### PROBLEM TO WORK ON
Since only the total is wanted, give the number of lines in the listing below that hold the string "every" and add nothing.

### RECORDS TO USE
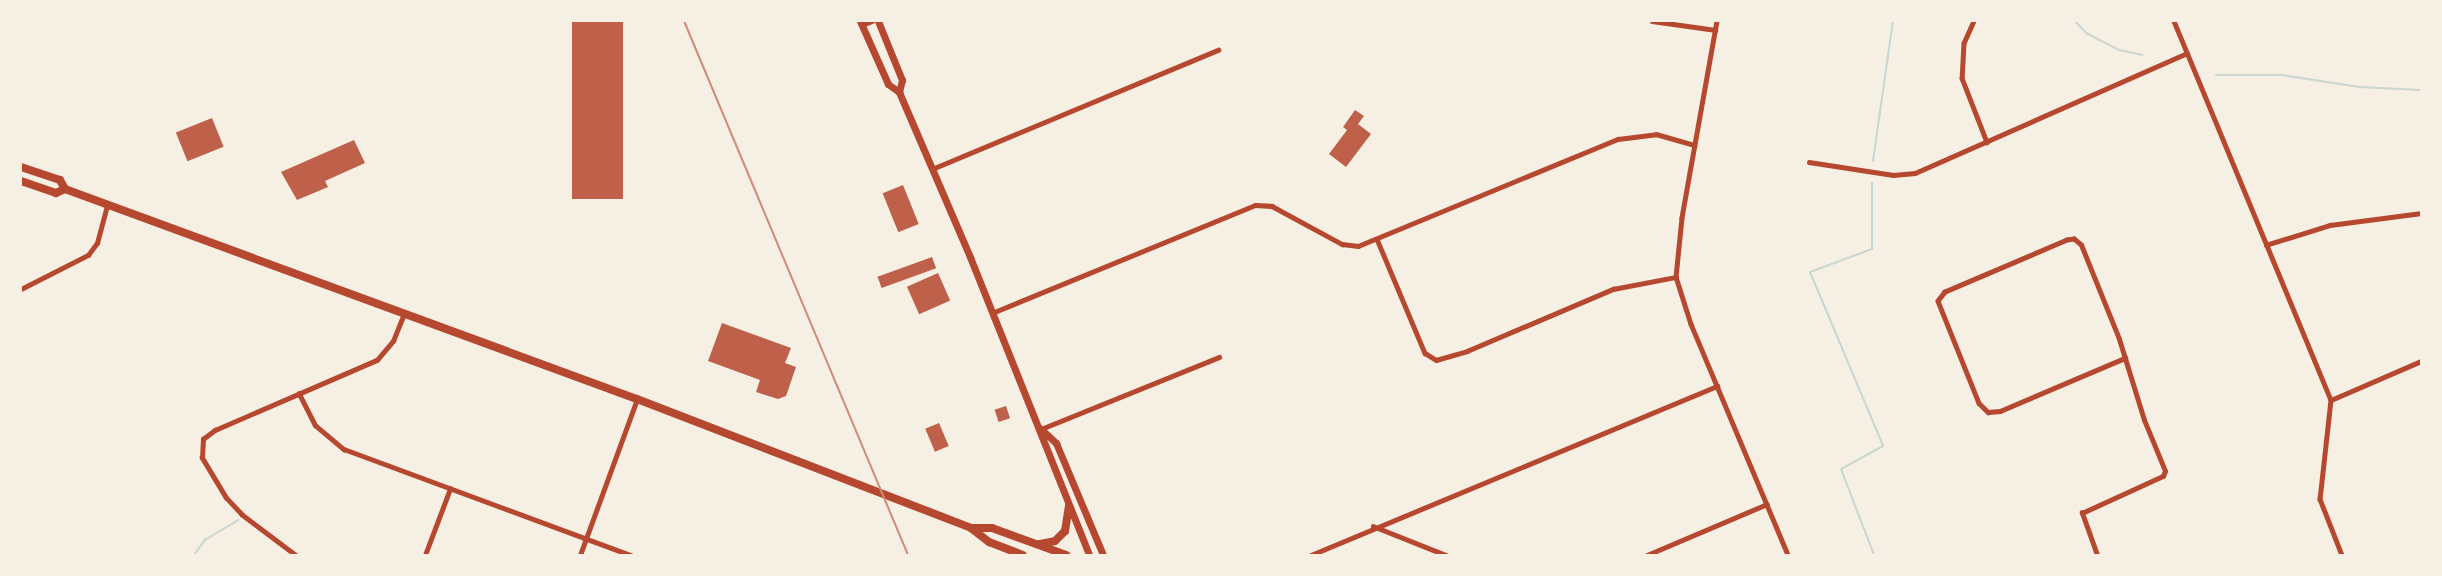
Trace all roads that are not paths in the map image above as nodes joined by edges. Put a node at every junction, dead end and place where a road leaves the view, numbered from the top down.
1 (872, 21) edge
2 (878, 21) edge
3 (1652, 21) edge
4 (1717, 21) edge
5 (1974, 21) edge
6 (2174, 21) edge
7 (861, 23) edge
8 (1715, 30) junction
9 (1218, 50) dead end
10 (2187, 53) junction
11 (899, 92) junction
12 (1988, 142) junction
13 (1694, 145) junction
14 (1809, 162) dead end
15 (21, 167) edge
16 (932, 169) junction
17 (21, 182) edge
18 (65, 189) junction
19 (108, 205) junction
20 (2421, 213) edge
21 (1377, 239) junction
22 (2266, 245) junction
23 (1676, 277) junction
24 (21, 289) edge
25 (992, 313) junction
26 (404, 314) junction
27 (1219, 357) dead end
28 (2125, 358) junction
29 (2421, 361) edge
30 (1717, 386) junction
31 (299, 393) junction
32 (637, 399) junction
33 (2331, 400) junction
34 (1041, 429) junction
35 (450, 489) junction
36 (1767, 504) junction
37 (1069, 506) junction
38 (1373, 526) junction
39 (971, 528) junction
40 (586, 538) junction
41 (1038, 545) junction
42 (295, 555) edge
43 (425, 555) edge
44 (580, 555) edge
45 (631, 555) edge
46 (1023, 555) edge
47 (1066, 555) edge
48 (1089, 555) edge
49 (1103, 555) edge
50 (1311, 555) edge
51 (1446, 555) edge
52 (1647, 555) edge
53 (1788, 555) edge
54 (2097, 555) edge
55 (2342, 555) edge

1 - 7 street
2 - 11 main road
3 - 8 street
4 - 8 street
5 - 12 street
6 - 10 street
7 - 11 main road
8 - 13 street
9 - 16 street
10 - 12 street
10 - 22 street
11 - 16 main road
12 - 14 street
13 - 21 street
13 - 23 street
15 - 18 main road
16 - 25 main road
17 - 18 main road
18 - 19 main road
19 - 24 street
19 - 26 main road
20 - 22 street
21 - 23 street
21 - 25 street
22 - 33 street
23 - 30 street
25 - 34 main road
26 - 31 street
26 - 32 main road
27 - 34 street
28 - 28 street
28 - 54 street
29 - 33 street
30 - 36 street
30 - 38 street
31 - 35 street
31 - 42 street
32 - 39 main road
32 - 40 street
33 - 55 street
34 - 37 main road
34 - 49 main road
35 - 40 street
35 - 43 street
36 - 52 street
36 - 53 street
37 - 41 main road
37 - 48 main road
38 - 50 street
38 - 51 street
39 - 41 main road
39 - 46 main road
40 - 44 street
40 - 45 street
41 - 47 main road

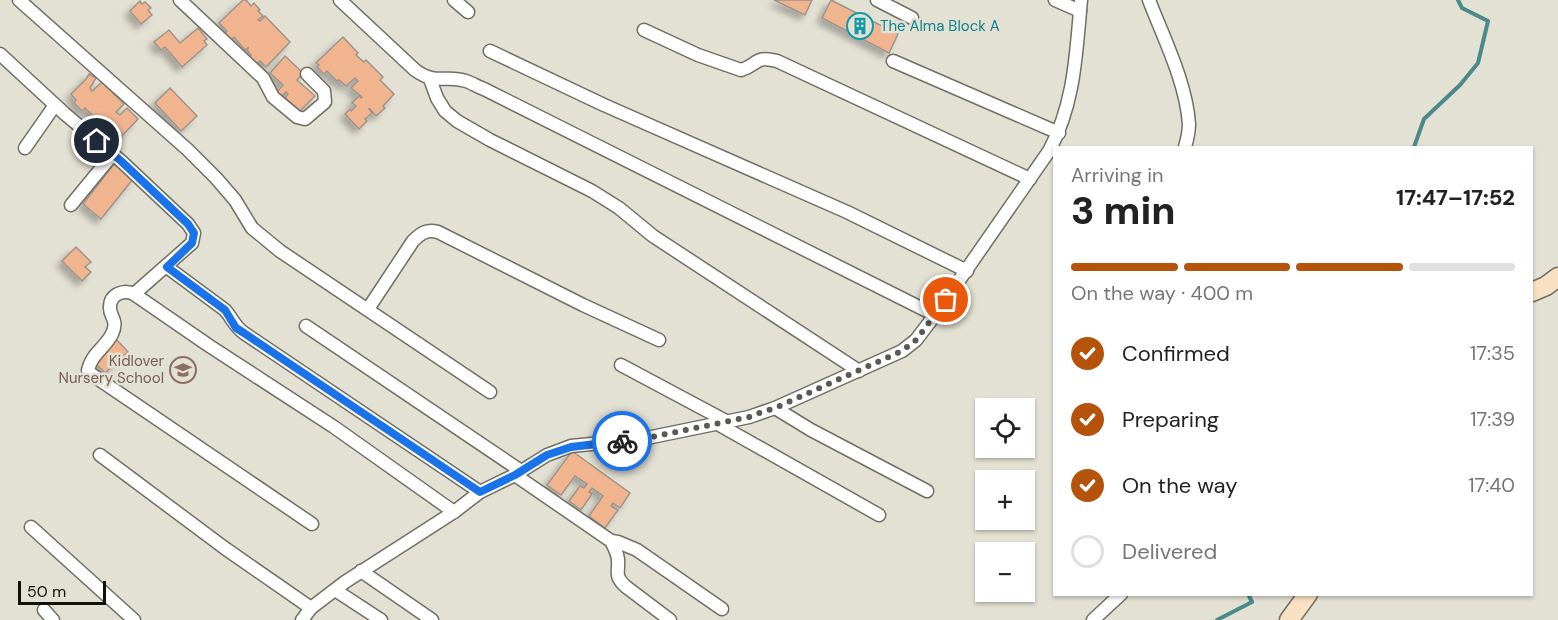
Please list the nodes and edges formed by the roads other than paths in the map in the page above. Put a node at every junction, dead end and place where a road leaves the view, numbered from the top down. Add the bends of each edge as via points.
1 (19, 0) edge
2 (180, 0) edge
3 (340, 0) edge
4 (454, 0) edge
5 (877, 0) edge
6 (1055, 0) edge
7 (1149, 0) edge
8 (1081, 6) edge
9 (468, 12) dead end
10 (912, 18) dead end
11 (644, 30) dead end
12 (490, 51) dead end
13 (0, 54) edge
14 (893, 61) dead end
15 (307, 74) dead end
16 (430, 79) junction
17 (55, 105) junction
18 (1059, 133) junction
19 (1185, 146) edge
20 (25, 148) dead end
21 (113, 154) junction
22 (1030, 179) junction
23 (71, 205) dead end
24 (167, 267) junction
25 (967, 271) junction
26 (1558, 277) edge
27 (1533, 292) edge
28 (134, 294) junction
29 (368, 309) junction
30 (935, 315) junction
31 (306, 326) dead end
32 (659, 340) dead end
33 (621, 365) dead end
34 (859, 371) junction
35 (490, 392) dead end
36 (775, 408) junction
37 (721, 422) junction
38 (100, 455) dead end
39 (518, 473) junction
40 (927, 491) dead end
41 (480, 492) junction
42 (454, 512) junction
43 (879, 515) dead end
44 (312, 524) dead end
45 (32, 527) dead end
46 (611, 541) junction
47 (361, 571) junction
48 (335, 590) junction
49 (1119, 596) edge
50 (1307, 596) edge
51 (311, 608) junction
52 (722, 609) dead end
53 (44, 610) dead end
54 (53, 620) edge
55 (134, 620) edge
56 (302, 620) edge
57 (381, 620) edge
58 (432, 620) edge
59 (670, 620) edge
60 (1093, 620) edge
61 (1289, 620) edge

1 - 29 street via 188,150 235,200 252,228
2 - 15 street via 263,78 273,97 305,119 325,102 324,91
3 - 16 street via 415,70
4 - 9 street
5 - 10 street
6 - 8 street
7 - 19 street via 1185,98 1189,126
8 - 18 street via 1071,92
11 - 22 street via 741,70 761,59 777,61
12 - 25 street via 847,212
13 - 17 street
14 - 18 street
16 - 30 street via 466,81
16 - 34 street via 445,111 457,121 610,202 653,236
17 - 20 street
17 - 21 street
18 - 22 street
21 - 23 street
21 - 24 street via 194,233 192,243
22 - 25 street
24 - 28 street
24 - 41 street via 225,310 236,328
25 - 30 street
26 - 27 main road
28 - 42 street
28 - 44 street via 121,292 113,297 110,311 115,326 93,357 88,369 91,374
29 - 32 street via 413,241 431,230
29 - 35 street
30 - 34 street via 902,351
31 - 39 street
33 - 37 street
34 - 36 street
36 - 37 street
36 - 40 street
37 - 39 street via 642,439 571,447 547,455
37 - 43 street
38 - 51 street
39 - 41 street
39 - 46 street
41 - 42 street
42 - 47 street
45 - 55 street
46 - 52 street via 637,550
46 - 59 street via 616,549 619,580
47 - 48 street
47 - 58 street
48 - 51 street
48 - 57 street
49 - 60 street
50 - 61 main road
51 - 56 street
53 - 54 street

### RESPONSE
2